#### Passage to read ####
Question

Magnitude and direction of the electric field.

Answer 1

By spherical symmetry, it should be fairly clear that the total charge inside any Gaussian sphere will be positive, so the electric field should point radially outward.

You can find the magnitude of the electric field at r=R by integrating the charge density from r = 0 to R

Answer 2

I am not sure I understand about the direction. You said that the charge inside any Gaussian sphere will be positive. I dont get that part.

Answer 3

Firstly, the field should be radial due to symmetry. Do you agree? There's no angular component to this distribution. The reason it should be outward is because there's only positive charge involved.

Gauss' law says that the total electric flux through any imaginary bubble you make will equal the charge inside, or
\[ \int \vec{E}\cdot d\vec{S} = \int \frac{\rho}{\epsilon_0} dV \]
Because the field is spherically symmetric and radial, that first integral becomes
\[E\cdot 4\pi R^2 \]
Because there's no angular component to the distribution, the integral on the right reducs to
\[\frac{4\pi}{\epsilon_0} \int_0^R r^2 \rho(r) dr\]
So finally,
\[ \vec{E}(r) = \frac{\hat{r}}{\epsilon_0 R^2} \int_0^R r^2 \rho(r) dr \]
#### Records provided ####
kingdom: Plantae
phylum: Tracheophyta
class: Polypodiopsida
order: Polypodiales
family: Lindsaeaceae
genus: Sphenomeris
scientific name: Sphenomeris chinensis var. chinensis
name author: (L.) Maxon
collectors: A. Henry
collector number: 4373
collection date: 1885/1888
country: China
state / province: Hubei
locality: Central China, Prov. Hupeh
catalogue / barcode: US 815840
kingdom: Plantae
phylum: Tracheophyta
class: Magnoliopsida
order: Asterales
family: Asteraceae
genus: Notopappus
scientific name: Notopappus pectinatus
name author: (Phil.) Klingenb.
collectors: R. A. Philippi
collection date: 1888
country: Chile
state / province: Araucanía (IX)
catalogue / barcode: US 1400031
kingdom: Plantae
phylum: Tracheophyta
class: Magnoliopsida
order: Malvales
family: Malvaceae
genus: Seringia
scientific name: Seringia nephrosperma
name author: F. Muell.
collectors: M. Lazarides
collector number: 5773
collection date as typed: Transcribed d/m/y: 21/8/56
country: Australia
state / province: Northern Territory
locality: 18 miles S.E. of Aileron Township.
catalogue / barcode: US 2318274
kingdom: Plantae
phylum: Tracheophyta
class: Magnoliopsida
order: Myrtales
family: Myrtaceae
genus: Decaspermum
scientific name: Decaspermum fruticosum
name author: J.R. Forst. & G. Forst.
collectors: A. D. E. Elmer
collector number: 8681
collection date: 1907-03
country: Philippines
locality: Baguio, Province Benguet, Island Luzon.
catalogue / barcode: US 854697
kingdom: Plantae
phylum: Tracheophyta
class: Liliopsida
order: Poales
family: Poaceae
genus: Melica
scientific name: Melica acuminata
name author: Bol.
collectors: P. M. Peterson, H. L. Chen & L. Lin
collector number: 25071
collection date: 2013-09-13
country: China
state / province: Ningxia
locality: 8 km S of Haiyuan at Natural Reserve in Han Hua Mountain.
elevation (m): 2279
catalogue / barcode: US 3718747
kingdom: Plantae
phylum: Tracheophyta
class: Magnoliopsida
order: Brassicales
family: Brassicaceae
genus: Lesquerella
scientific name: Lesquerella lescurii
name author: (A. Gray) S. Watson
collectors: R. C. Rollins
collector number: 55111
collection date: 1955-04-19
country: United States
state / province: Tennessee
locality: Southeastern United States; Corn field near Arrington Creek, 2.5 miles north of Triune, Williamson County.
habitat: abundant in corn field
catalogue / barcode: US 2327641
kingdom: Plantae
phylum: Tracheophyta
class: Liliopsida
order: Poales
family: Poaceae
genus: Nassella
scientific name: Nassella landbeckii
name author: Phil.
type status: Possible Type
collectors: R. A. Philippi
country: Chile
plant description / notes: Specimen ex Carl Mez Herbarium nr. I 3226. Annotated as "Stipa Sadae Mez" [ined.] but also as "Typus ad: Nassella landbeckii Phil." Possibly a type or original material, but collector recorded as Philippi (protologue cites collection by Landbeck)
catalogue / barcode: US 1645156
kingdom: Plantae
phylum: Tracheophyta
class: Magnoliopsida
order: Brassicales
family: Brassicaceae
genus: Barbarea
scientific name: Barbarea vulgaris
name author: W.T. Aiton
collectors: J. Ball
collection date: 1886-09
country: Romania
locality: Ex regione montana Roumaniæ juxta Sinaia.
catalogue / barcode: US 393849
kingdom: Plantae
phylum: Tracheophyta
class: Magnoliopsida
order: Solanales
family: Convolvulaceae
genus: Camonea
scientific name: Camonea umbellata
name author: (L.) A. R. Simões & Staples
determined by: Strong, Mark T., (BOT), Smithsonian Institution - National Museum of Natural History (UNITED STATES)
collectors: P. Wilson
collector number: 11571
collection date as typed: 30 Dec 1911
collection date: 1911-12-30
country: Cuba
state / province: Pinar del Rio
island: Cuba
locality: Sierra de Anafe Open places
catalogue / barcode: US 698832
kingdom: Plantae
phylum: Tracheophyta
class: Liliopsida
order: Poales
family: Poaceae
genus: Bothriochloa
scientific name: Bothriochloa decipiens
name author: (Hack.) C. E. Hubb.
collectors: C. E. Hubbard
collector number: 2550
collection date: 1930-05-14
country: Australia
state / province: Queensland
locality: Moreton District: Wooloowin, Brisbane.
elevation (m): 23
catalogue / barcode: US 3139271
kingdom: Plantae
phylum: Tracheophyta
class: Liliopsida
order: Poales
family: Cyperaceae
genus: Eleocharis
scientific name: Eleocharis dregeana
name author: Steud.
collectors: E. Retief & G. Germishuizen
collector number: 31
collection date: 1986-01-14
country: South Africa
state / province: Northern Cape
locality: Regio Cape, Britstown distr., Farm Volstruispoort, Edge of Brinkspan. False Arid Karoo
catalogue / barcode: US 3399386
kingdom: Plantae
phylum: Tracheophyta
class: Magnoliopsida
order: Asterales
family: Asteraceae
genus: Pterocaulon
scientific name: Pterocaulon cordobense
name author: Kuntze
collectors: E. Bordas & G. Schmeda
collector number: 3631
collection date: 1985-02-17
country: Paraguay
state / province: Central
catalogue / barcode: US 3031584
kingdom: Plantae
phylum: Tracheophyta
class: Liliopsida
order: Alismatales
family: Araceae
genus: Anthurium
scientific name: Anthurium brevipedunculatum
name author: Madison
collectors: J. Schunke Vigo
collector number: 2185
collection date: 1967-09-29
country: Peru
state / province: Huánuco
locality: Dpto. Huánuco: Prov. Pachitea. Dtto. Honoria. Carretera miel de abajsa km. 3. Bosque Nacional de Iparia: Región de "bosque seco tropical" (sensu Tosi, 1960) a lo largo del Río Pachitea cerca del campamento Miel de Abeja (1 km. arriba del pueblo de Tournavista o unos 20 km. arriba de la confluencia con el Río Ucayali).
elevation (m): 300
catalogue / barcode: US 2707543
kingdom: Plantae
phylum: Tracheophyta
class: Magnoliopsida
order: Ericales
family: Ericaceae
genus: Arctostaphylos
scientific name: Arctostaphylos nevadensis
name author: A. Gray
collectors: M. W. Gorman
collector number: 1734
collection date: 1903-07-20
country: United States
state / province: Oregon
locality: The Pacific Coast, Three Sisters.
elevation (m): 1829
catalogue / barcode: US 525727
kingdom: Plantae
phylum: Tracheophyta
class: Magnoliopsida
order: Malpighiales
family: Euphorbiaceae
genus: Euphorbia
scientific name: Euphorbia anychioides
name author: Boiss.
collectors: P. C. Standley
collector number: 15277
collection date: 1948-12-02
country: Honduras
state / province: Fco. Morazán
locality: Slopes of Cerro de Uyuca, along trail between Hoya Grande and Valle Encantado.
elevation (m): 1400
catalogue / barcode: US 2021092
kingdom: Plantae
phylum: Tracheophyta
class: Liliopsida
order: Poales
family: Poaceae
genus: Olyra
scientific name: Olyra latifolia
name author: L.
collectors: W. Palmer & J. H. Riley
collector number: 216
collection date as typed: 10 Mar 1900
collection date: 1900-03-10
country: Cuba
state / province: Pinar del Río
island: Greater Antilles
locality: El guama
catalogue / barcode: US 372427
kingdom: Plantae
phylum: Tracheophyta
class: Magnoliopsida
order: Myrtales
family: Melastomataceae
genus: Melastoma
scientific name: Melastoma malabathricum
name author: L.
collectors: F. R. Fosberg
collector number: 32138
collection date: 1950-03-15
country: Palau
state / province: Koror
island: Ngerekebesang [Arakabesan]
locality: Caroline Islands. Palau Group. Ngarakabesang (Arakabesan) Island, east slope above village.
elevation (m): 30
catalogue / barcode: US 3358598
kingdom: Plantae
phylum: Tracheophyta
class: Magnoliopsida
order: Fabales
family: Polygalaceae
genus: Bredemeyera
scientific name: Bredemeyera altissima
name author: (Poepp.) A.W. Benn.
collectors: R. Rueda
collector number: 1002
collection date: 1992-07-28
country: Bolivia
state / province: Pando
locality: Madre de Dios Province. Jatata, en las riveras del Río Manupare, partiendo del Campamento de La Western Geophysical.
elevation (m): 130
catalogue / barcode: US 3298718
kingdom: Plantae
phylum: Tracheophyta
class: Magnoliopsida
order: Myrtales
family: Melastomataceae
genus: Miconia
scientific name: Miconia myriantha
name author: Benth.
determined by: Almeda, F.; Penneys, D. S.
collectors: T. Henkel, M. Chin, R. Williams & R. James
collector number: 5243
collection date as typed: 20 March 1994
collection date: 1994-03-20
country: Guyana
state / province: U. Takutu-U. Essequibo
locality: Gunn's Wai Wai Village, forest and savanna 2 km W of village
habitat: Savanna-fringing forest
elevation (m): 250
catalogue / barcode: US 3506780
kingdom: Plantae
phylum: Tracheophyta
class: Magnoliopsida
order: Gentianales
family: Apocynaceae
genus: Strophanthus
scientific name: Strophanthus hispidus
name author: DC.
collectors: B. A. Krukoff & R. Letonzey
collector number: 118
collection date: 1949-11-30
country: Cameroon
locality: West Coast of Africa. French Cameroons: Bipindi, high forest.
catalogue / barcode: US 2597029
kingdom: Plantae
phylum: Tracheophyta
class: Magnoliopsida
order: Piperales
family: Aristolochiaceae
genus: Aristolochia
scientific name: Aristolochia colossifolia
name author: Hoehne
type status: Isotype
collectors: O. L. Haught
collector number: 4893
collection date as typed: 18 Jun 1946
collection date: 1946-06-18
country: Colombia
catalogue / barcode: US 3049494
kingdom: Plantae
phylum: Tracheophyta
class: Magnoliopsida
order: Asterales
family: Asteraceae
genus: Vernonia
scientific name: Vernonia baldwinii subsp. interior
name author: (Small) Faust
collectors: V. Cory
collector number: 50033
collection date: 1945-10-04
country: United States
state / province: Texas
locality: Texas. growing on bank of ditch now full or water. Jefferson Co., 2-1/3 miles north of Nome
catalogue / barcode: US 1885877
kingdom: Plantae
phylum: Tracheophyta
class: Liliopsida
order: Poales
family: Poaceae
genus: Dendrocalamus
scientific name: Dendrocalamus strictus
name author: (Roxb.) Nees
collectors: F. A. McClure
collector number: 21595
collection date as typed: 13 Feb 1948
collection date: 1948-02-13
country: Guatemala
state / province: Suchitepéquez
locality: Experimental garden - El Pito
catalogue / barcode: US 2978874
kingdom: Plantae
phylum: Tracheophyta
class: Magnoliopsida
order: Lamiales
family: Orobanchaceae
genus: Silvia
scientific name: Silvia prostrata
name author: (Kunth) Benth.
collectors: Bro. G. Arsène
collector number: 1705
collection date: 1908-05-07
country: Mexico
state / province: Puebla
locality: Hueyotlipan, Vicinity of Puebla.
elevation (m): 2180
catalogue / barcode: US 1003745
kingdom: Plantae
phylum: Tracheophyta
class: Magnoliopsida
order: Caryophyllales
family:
####
## Jobs:
1 - List the section headings of the electric field thread, in order.
2 - In the dried botanical specimen listing, switch "locality" to "site" in the lines starting at the one containing "order: Ericales" and ending at the one containing "collector number: 216". Return only those lines.

## Problem solutions:
1 -
Question
Answer 1
Answer 2
Answer 3

2 -
order: Ericales
family: Ericaceae
genus: Arctostaphylos
scientific name: Arctostaphylos nevadensis
name author: A. Gray
collectors: M. W. Gorman
collector number: 1734
collection date: 1903-07-20
country: United States
state / province: Oregon
site: The Pacific Coast, Three Sisters.
elevation (m): 1829
catalogue / barcode: US 525727
kingdom: Plantae
phylum: Tracheophyta
class: Magnoliopsida
order: Malpighiales
family: Euphorbiaceae
genus: Euphorbia
scientific name: Euphorbia anychioides
name author: Boiss.
collectors: P. C. Standley
collector number: 15277
collection date: 1948-12-02
country: Honduras
state / province: Fco. Morazán
site: Slopes of Cerro de Uyuca, along trail between Hoya Grande and Valle Encantado.
elevation (m): 1400
catalogue / barcode: US 2021092
kingdom: Plantae
phylum: Tracheophyta
class: Liliopsida
order: Poales
family: Poaceae
genus: Olyra
scientific name: Olyra latifolia
name author: L.
collectors: W. Palmer & J. H. Riley
collector number: 216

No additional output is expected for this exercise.